:: WHAT THIS EXERCISE ASKS ::
[1] According to the passage on Ouachita Parish High School, what year was the school founded?
[2] Summarize the passage on Ouachita Parish High School in two sentences.

*** Opening of QUOTED PASSAGE ***

Ouachita Parish High School is a high school located in unincorporated Ouachita Parish, Louisiana, United States, near Monroe. It is administrated by the Ouachita Parish School Board. It is fully accredited by the Southern Association of Colleges and Schools. The school mascot is the Lion.

Ouachita Parish High School is the oldest school in northeast Louisiana, being founded in 1894. The school has been located in three different buildings. Two of these are registered on the National Register of Historic Places.

Athletics
Ouachita Parish High athletics competes in the LHSAA. The Lions participate in district 2-5A and Louisiana 5A.

Football
Ouachita's football team won the 1989 state championship and was runner-up in 1941 and 1994. The rivalry with West Monroe High School is often referred to as the "Rebel-Lion", referring to the mascots of the schools, Rebels and Lions. The Rebels' twenty-seven game winning streak ended in 2021, when the Lions, led by first year head coach Todd Garvin, defeated the Rebels 35–34 in double overtime.

*** Close of QUOTED PASSAGE ***
*** Opening of SUPPLIED DATA ***

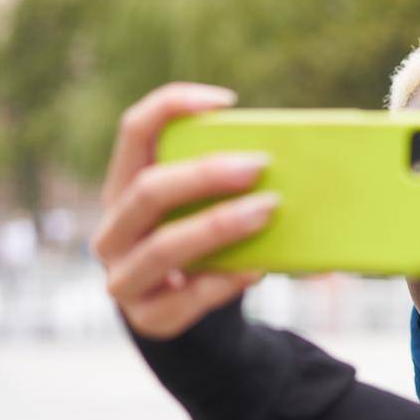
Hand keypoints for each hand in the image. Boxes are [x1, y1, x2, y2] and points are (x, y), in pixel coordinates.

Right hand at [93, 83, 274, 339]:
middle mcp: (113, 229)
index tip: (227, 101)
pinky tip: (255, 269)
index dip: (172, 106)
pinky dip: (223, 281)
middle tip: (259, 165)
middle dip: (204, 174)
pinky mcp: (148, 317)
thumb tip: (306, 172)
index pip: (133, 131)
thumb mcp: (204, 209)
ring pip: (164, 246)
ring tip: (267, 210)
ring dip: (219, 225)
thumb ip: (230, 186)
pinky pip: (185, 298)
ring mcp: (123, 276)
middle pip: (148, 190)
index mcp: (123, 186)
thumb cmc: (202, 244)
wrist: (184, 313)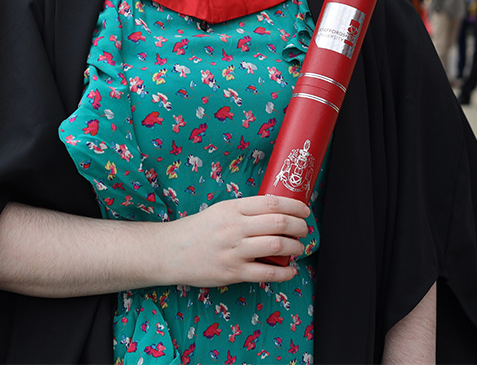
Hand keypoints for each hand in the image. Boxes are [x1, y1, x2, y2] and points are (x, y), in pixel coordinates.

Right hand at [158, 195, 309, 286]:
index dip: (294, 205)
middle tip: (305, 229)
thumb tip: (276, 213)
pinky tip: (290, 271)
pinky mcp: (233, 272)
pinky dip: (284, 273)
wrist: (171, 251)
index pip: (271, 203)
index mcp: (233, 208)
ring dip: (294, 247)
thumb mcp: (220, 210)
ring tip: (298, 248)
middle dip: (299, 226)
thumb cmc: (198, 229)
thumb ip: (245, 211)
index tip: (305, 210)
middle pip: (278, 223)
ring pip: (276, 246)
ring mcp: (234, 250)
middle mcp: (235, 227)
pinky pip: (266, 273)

*** Close of SUPPLIED DATA ***
*** Opening of SUPPLIED DATA ***

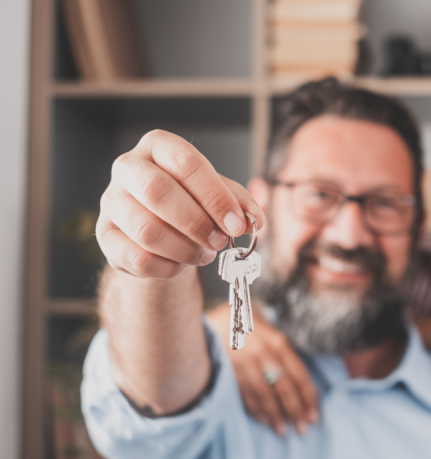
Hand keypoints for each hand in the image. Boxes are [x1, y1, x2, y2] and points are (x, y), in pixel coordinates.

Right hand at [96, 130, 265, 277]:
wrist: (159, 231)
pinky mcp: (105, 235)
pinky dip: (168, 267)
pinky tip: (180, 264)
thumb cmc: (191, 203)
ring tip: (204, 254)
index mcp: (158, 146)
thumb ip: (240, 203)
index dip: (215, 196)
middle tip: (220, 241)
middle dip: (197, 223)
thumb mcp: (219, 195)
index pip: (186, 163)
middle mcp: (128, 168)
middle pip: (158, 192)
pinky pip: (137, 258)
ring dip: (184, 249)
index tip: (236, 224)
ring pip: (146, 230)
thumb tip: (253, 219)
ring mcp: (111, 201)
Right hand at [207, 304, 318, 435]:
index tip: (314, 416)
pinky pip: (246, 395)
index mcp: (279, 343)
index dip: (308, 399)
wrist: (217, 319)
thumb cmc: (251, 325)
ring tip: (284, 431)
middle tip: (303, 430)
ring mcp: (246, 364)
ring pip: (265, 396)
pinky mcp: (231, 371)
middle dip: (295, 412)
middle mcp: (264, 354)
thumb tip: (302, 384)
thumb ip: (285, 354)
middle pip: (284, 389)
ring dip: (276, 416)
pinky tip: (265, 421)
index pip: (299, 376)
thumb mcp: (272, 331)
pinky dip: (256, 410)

*** Close of SUPPLIED DATA ***

:: ANSWERS IN ORDER ::
[1] 1894

[2] Ouachita Parish High School, located in unincorporated Ouachita Parish, Louisiana, near Monroe, is run by the Ouachita Parish School Board and, having been founded in 1894, is the oldest school in northeast Louisiana. Its Lions compete in the LHSAA in district 2-5A and Louisiana 5A, and its football team won the 1989 state championship and in 2021 ended rival West Monroe High School's twenty-seven game winning streak.